Work instruction: Copy each line below in which the string "ankle" appears.
====== Data for review
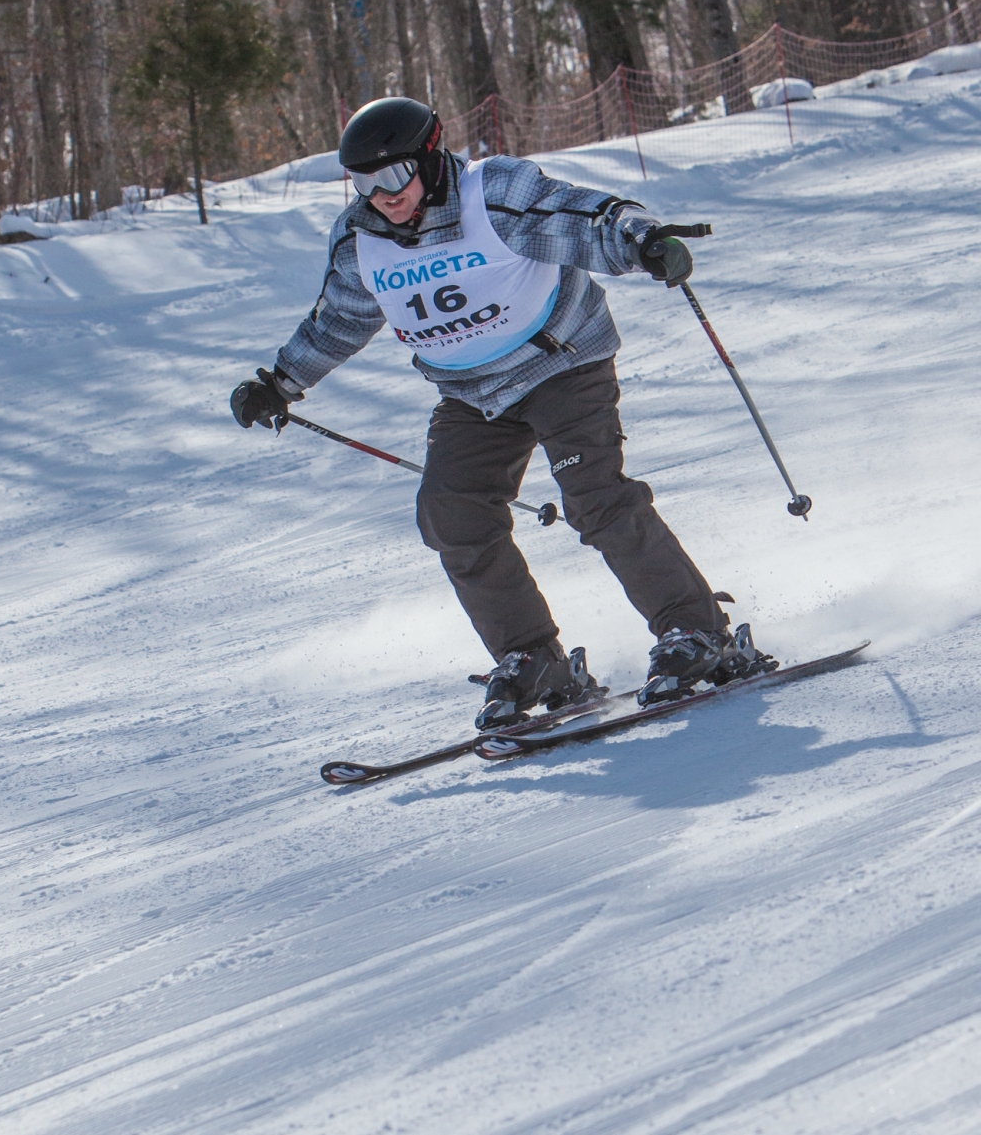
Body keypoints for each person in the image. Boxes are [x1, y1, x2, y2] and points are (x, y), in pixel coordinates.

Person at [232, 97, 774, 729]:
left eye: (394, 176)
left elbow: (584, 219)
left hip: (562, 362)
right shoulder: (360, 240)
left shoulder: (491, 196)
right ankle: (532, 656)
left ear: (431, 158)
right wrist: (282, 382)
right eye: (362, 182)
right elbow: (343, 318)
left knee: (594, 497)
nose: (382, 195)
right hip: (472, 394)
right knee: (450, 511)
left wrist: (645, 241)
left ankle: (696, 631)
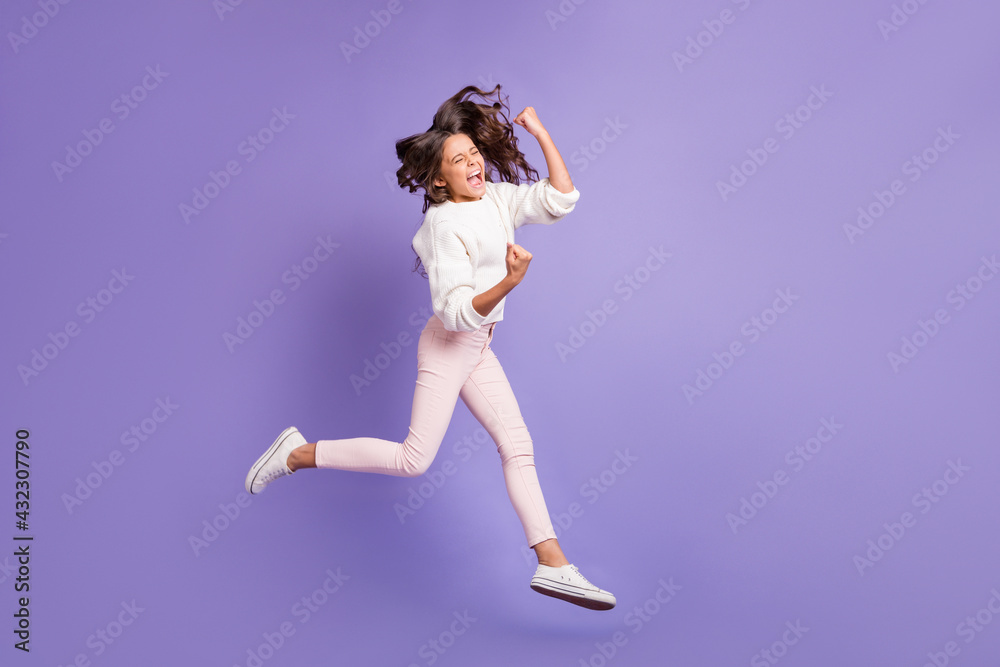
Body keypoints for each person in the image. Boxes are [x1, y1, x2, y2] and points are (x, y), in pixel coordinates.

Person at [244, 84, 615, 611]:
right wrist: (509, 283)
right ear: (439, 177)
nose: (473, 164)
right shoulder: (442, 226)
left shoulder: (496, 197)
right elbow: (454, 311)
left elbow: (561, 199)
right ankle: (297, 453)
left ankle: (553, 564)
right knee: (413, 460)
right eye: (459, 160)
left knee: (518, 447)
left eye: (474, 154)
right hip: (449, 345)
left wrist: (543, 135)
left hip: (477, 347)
============
Answer section:
right ankle: (532, 656)
left ankle: (696, 631)
right ankle: (297, 453)
left ankle: (553, 564)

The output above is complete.